• [EXERCISE DETAILS]:
In the post below about a mechanics of materials course, please explain why the writer says they can kiss the subject goodbye.

[Start EXTRACT PROVIDED]

The cheryy on top of my misery in this subject is that my chances of getting a good grade for this subject is abismal!!! I mean no chance at all. Frosty the snow man has a better chance of suviving in the Sahara desert than me getting an A for this subject. I consecutively failed the 4 tests the lecturer gave so I can kiss this subject goodbye! Im kindda upset with that because after each test I genuinely taught that I had a chance of passing the tests but every single time Im WRONG..... celaka punya. Its not that I didnt study for the tests at all, I gave it my best everytime, but I guess my best isnt good enough. Now Im not having hi hopes for finals, but I cant give up just yet. According to my estimations, the best I grade I can get (By God's grace) is an A-, so Im hoping for the best and giving it my all for the finals!! I still have enough in me to fight for this subject!! heres a little poem(dunno if can consider a poem or not) I came up especially for this 'wonderful' subject
I gave it my all but I guess you've let me down,
You just can help but to see me frown,
U may have me pinned flat on the ground
But Im not out just yet I aint fooling around
Mechanics of materials why do you hate me so?
Why are you such a stranger to me? Why are you a John doe?
But brief acquintences can become real good friends,
So believe me when I say that this is not the end.
Hahaha.... I think professionally its wrong in terms of the number of syllables and what not, but I dont care, I just want to make it ryhme!

[End EXTRACT PROVIDED]
[Start RECORDED DATA]

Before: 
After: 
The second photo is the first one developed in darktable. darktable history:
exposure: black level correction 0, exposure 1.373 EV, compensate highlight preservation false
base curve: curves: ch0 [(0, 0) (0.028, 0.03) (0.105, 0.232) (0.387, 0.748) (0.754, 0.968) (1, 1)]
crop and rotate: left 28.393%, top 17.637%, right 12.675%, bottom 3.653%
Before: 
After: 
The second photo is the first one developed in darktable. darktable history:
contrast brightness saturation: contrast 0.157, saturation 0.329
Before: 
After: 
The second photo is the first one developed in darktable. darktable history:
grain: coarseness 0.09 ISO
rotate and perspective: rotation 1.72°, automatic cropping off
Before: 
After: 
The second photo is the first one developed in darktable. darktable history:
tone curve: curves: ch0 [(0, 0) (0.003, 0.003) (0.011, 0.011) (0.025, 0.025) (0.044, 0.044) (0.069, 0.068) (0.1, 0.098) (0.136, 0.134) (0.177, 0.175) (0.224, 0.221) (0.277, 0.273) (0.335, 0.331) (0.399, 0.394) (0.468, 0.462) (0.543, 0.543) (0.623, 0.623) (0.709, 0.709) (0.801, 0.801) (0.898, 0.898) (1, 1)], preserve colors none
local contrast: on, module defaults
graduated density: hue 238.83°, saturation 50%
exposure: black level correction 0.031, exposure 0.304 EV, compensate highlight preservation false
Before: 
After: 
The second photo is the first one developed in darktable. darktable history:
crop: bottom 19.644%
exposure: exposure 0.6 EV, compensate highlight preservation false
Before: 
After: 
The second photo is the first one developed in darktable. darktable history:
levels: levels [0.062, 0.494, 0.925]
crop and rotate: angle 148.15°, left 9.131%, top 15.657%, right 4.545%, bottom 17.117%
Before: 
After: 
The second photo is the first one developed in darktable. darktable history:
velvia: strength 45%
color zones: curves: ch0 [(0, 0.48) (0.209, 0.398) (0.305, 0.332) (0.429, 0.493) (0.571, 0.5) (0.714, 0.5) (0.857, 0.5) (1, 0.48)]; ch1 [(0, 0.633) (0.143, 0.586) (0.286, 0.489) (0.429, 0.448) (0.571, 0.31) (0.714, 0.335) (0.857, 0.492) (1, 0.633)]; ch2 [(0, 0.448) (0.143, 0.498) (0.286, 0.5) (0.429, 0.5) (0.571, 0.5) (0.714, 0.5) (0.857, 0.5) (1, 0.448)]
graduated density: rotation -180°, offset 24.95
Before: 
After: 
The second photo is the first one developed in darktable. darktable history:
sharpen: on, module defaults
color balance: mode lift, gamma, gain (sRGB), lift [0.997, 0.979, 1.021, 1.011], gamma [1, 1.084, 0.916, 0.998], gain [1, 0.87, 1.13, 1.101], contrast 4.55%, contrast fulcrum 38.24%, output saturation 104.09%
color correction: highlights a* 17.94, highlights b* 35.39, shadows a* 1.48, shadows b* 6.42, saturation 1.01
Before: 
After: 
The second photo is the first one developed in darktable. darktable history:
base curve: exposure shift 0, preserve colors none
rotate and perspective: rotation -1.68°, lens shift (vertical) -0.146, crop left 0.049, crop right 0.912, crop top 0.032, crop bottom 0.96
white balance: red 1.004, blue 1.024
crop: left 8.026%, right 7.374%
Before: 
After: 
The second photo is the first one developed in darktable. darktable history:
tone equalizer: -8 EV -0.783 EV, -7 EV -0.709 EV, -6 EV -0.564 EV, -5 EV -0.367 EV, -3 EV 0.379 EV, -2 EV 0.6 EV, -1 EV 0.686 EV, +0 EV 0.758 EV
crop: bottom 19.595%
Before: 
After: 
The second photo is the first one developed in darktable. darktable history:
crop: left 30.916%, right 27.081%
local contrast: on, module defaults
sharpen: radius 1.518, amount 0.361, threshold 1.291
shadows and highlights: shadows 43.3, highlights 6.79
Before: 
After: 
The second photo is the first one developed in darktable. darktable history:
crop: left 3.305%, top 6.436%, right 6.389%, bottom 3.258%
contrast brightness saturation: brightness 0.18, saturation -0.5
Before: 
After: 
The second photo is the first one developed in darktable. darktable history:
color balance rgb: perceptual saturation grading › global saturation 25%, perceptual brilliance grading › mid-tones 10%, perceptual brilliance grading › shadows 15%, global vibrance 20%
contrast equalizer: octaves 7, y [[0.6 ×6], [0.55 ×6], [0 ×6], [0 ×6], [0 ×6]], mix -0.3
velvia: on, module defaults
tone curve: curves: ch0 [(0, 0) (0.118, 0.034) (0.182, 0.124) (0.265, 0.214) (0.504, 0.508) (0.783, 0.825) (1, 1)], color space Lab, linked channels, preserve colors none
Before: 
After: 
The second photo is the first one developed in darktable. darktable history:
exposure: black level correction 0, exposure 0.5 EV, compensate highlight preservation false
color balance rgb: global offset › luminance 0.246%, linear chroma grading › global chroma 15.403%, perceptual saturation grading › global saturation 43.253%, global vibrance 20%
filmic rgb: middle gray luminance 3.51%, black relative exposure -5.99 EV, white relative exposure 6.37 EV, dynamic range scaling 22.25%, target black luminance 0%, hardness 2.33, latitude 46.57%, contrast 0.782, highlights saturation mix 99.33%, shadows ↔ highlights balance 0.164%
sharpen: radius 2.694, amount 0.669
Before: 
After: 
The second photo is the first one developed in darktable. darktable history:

[End RECORDED DATA]

• [EXERCISE SOLUTION]:
The writer failed all four of the lecturer's tests in a row. That makes their chances of a good grade in the subject, by their own account, abysmal.